So I think a lot of what you had to say that really did come to answer my “Who owns it?” so to speak at the end. I think, obviously you have your licensing but it seems like you’re at the point where you’re trying to figure out not so much to owns React, for example - just using as an example - but how you include other people to give them ownership, to give them roles to play that are maybe typically Facebook-engineer specific. Would you agree with that?

I would agree that this is very much a work in progress. We as a company are in, I would say, uncharted territory at least from our own point of view. And yeah, we want to do this in a way that is responsible for the community and for the stability of the software, too. I mean, we don’t want to suddenly put React into some sort of model or environment where the speed at which we’ve been able to develop it and the quality of the software suffers in any way.
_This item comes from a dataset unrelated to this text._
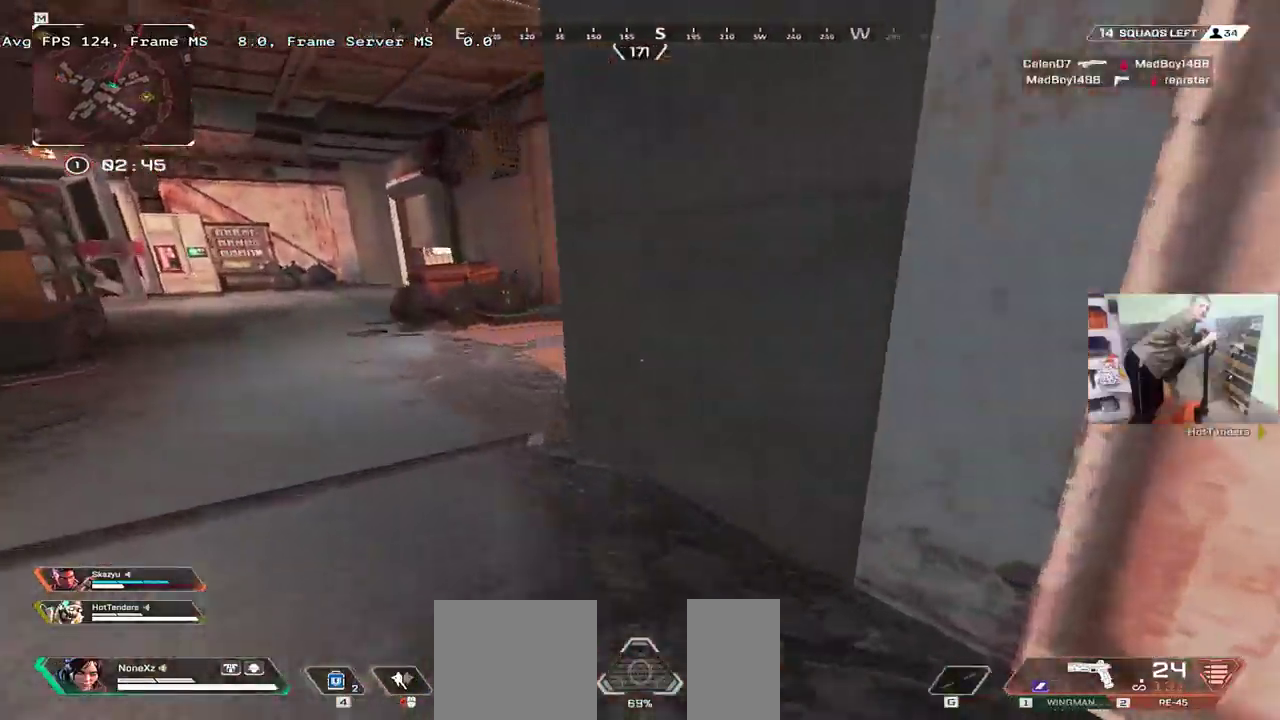
{"keys": ["q", "w"], "mouse": [], "events": []}
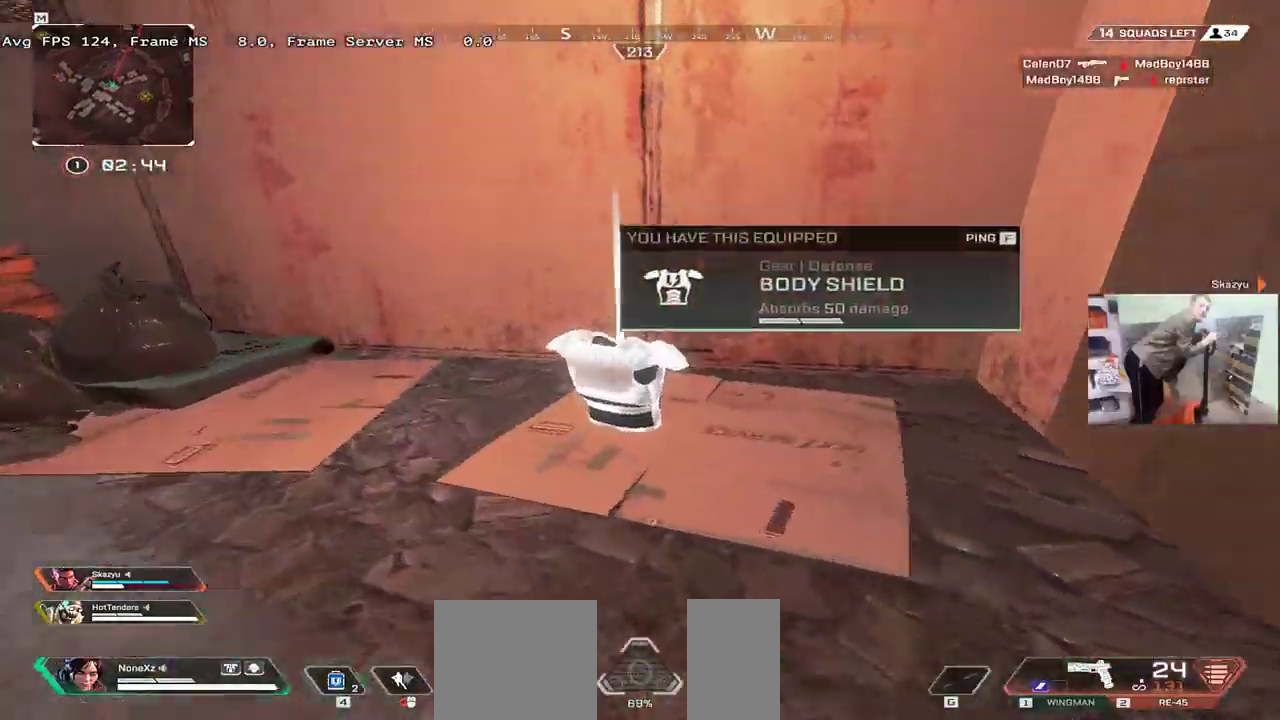
{"keys": ["w"], "mouse": [], "events": [[17, "c", "down"], [67, "c", "up"], [84, "q", "up"]]}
So that is actually the challenge. As I said, reflecting back on some of our very, very early projects where we were premature about doing that and where the project suffered at least in the short to mid-term quite significantly, and I don’t think that that’s something we want to reproduce. So I think we’ll know when it’s the right time and I think we know that might be quite soon and we’ll be working with our community and with partners in other large companies. As I said, Microsoft have made a stated investment to work on React Native for Windows, Samsung have made a stated investment to work on React Native for Tizen… You know, I think as an industry we know how to figure out, or how do we make sure this thing goes on to take it to the next level in a way that doesn’t damage the speed and the quality of the software that we’ve been able to build to date.

That’s to really tease up the second to last question we have here, which is really around you and your team and the way you’re operating around open source to inspire the companies you’ve mentioned, having the commitment from other companies, which could to a certain degree seem like they’re competitors in many ways and I guess could be, but they’re obviously supporting React and supporting that on a certain platform, so to speak.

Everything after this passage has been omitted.